=== Assignment ===
In the school reform text, copy word for word the stretch from "Jones and Maloy" through "handicap industrial-era schools.".

=== Document excerpt ===
= = = = =
This provocative and accessible text is addressed to prospective and practicing teachers who believe schools must be fundamentally reformed to meet student needs in an information age. Drawing on interviews with frontline educators, the authors integrate descriptive accounts of learning and teaching in schools today with emerging multicultural curricula, information technologies, organizational structures that support innovations, and democratic dialogue.
Jones and Maloy offer analytic perspectives for rethinking the social, historical, and philosophical foundations of education along with strategies for teacher renewal and organizational change. Adopting a constructivist-developmental approach to learning, the authors identify endemic dilemmas that increasingly handicap industrial-era schools.
A stagnant economy heightens tensions due to class, race, and gender inequities. Hierarchically structured corporations and representative politics perpetuate business domination. Computers offer possibilities for more open communication, flexible organizations, and democratic discourse. Alternative visions of the future that engage students can renew cooperation, collaboration, and community in schools and society.
= = = = =
=== Recorded information ===
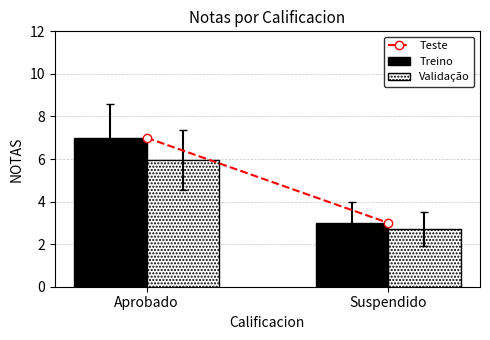

Which label corresponds to the smallest value in the chart?

Suspendido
= = = = =
=== Exercise response ===
Jones and Maloy offer analytic perspectives for rethinking the social, historical, and philosophical foundations of education along with strategies for teacher renewal and organizational change. Adopting a constructivist-developmental approach to learning, the authors identify endemic dilemmas that increasingly handicap industrial-era schools.